(Electronic design automation data)
---+---

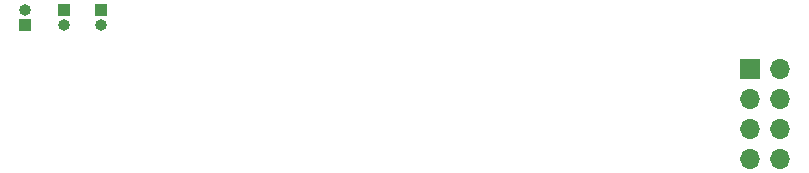
<source format=gbr>
%TF.GenerationSoftware,KiCad,Pcbnew,(5.99.0-10506-gb986797469)*%
%TF.CreationDate,2021-09-15T01:16:02+02:00*%
%TF.ProjectId,Tastatur,54617374-6174-4757-922e-6b696361645f,rev?*%
%TF.SameCoordinates,Original*%
%TF.FileFunction,Soldermask,Bot*%
%TF.FilePolarity,Negative*%
%FSLAX46Y46*%
G04 Gerber Fmt 4.6, Leading zero omitted, Abs format (unit mm)*
G04 Created by KiCad (PCBNEW (5.99.0-10506-gb986797469)) date 2021-09-15 01:16:02*
%MOMM*%
%LPD*%
G01*
G04 APERTURE LIST*
%ADD10R,1.000000X1.000000*%
%ADD11O,1.000000X1.000000*%
%ADD12O,1.700000X1.700000*%
%ADD13R,1.700000X1.700000*%
G04 APERTURE END LIST*
D10*
%TO.C,J3*%
X195000000Y-66200000D03*
D11*
X195000000Y-67470000D03*
%TD*%
D10*
%TO.C,J5*%
X191800000Y-66200000D03*
D11*
X191800000Y-67470000D03*
%TD*%
D12*
%TO.C,J2*%
X252465000Y-78820000D03*
X249925000Y-78820000D03*
X252465000Y-76280000D03*
X249925000Y-76280000D03*
X252465000Y-73740000D03*
X249925000Y-73740000D03*
X252465000Y-71200000D03*
D13*
X249925000Y-71200000D03*
%TD*%
D10*
%TO.C,J4*%
X188550000Y-67500000D03*
D11*
X188550000Y-66230000D03*
%TD*%
M02*

</source>
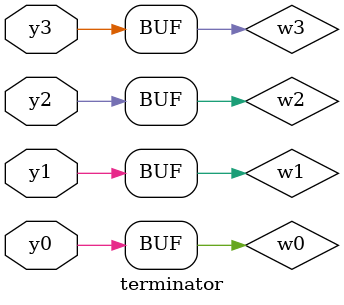
<source format=v>
module terminator(y0,y1,y2,y3);
input y3,y2,y1,y0;
wire w3,w2,w1,w0;
assign w3 = y3;
assign w2 = y2;
assign w1 = y1;
assign w0 = y0;
endmodule
</source>
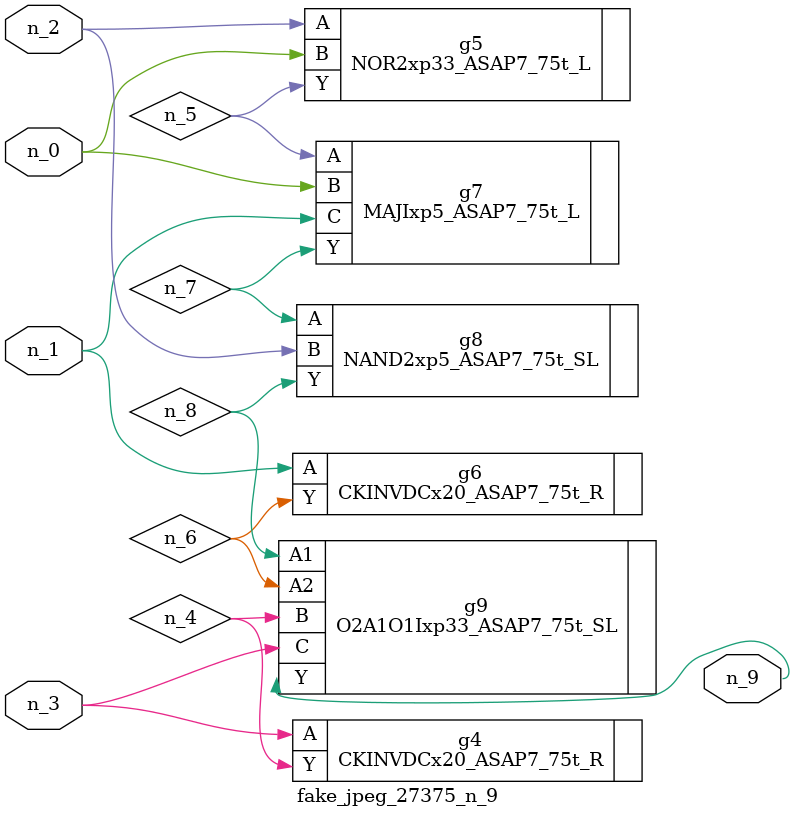
<source format=v>
module fake_jpeg_27375_n_9 (n_0, n_3, n_2, n_1, n_9);

input n_0;
input n_3;
input n_2;
input n_1;

output n_9;

wire n_4;
wire n_8;
wire n_6;
wire n_5;
wire n_7;

CKINVDCx20_ASAP7_75t_R g4 ( 
.A(n_3),
.Y(n_4)
);

NOR2xp33_ASAP7_75t_L g5 ( 
.A(n_2),
.B(n_0),
.Y(n_5)
);

CKINVDCx20_ASAP7_75t_R g6 ( 
.A(n_1),
.Y(n_6)
);

MAJIxp5_ASAP7_75t_L g7 ( 
.A(n_5),
.B(n_0),
.C(n_1),
.Y(n_7)
);

NAND2xp5_ASAP7_75t_SL g8 ( 
.A(n_7),
.B(n_2),
.Y(n_8)
);

O2A1O1Ixp33_ASAP7_75t_SL g9 ( 
.A1(n_8),
.A2(n_6),
.B(n_4),
.C(n_3),
.Y(n_9)
);


endmodule
</source>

---+---

Try it –
Give every entry back unchanged, with no pictures.

Solved exercise –
<source format=gbr>
%TF.GenerationSoftware,KiCad,Pcbnew,(5.99.0-10506-gb986797469)*%
%TF.CreationDate,2021-09-15T01:16:02+02:00*%
%TF.ProjectId,Tastatur,54617374-6174-4757-922e-6b696361645f,rev?*%
%TF.SameCoordinates,Original*%
%TF.FileFunction,Soldermask,Bot*%
%TF.FilePolarity,Negative*%
%FSLAX46Y46*%
G04 Gerber Fmt 4.6, Leading zero omitted, Abs format (unit mm)*
G04 Created by KiCad (PCBNEW (5.99.0-10506-gb986797469)) date 2021-09-15 01:16:02*
%MOMM*%
%LPD*%
G01*
G04 APERTURE LIST*
%ADD10R,1.000000X1.000000*%
%ADD11O,1.000000X1.000000*%
%ADD12O,1.700000X1.700000*%
%ADD13R,1.700000X1.700000*%
G04 APERTURE END LIST*
D10*
%TO.C,J3*%
X195000000Y-66200000D03*
D11*
X195000000Y-67470000D03*
%TD*%
D10*
%TO.C,J5*%
X191800000Y-66200000D03*
D11*
X191800000Y-67470000D03*
%TD*%
D12*
%TO.C,J2*%
X252465000Y-78820000D03*
X249925000Y-78820000D03*
X252465000Y-76280000D03*
X249925000Y-76280000D03*
X252465000Y-73740000D03*
X249925000Y-73740000D03*
X252465000Y-71200000D03*
D13*
X249925000Y-71200000D03*
%TD*%
D10*
%TO.C,J4*%
X188550000Y-67500000D03*
D11*
X188550000Y-66230000D03*
%TD*%
M02*

</source>
<source format=v>
module terminator(y0,y1,y2,y3);
input y3,y2,y1,y0;
wire w3,w2,w1,w0;
assign w3 = y3;
assign w2 = y2;
assign w1 = y1;
assign w0 = y0;
endmodule
</source>
<source format=v>
module fake_jpeg_27375_n_9 (n_0, n_3, n_2, n_1, n_9);

input n_0;
input n_3;
input n_2;
input n_1;

output n_9;

wire n_4;
wire n_8;
wire n_6;
wire n_5;
wire n_7;

CKINVDCx20_ASAP7_75t_R g4 ( 
.A(n_3),
.Y(n_4)
);

NOR2xp33_ASAP7_75t_L g5 ( 
.A(n_2),
.B(n_0),
.Y(n_5)
);

CKINVDCx20_ASAP7_75t_R g6 ( 
.A(n_1),
.Y(n_6)
);

MAJIxp5_ASAP7_75t_L g7 ( 
.A(n_5),
.B(n_0),
.C(n_1),
.Y(n_7)
);

NAND2xp5_ASAP7_75t_SL g8 ( 
.A(n_7),
.B(n_2),
.Y(n_8)
);

O2A1O1Ixp33_ASAP7_75t_SL g9 ( 
.A1(n_8),
.A2(n_6),
.B(n_4),
.C(n_3),
.Y(n_9)
);


endmodule
</source>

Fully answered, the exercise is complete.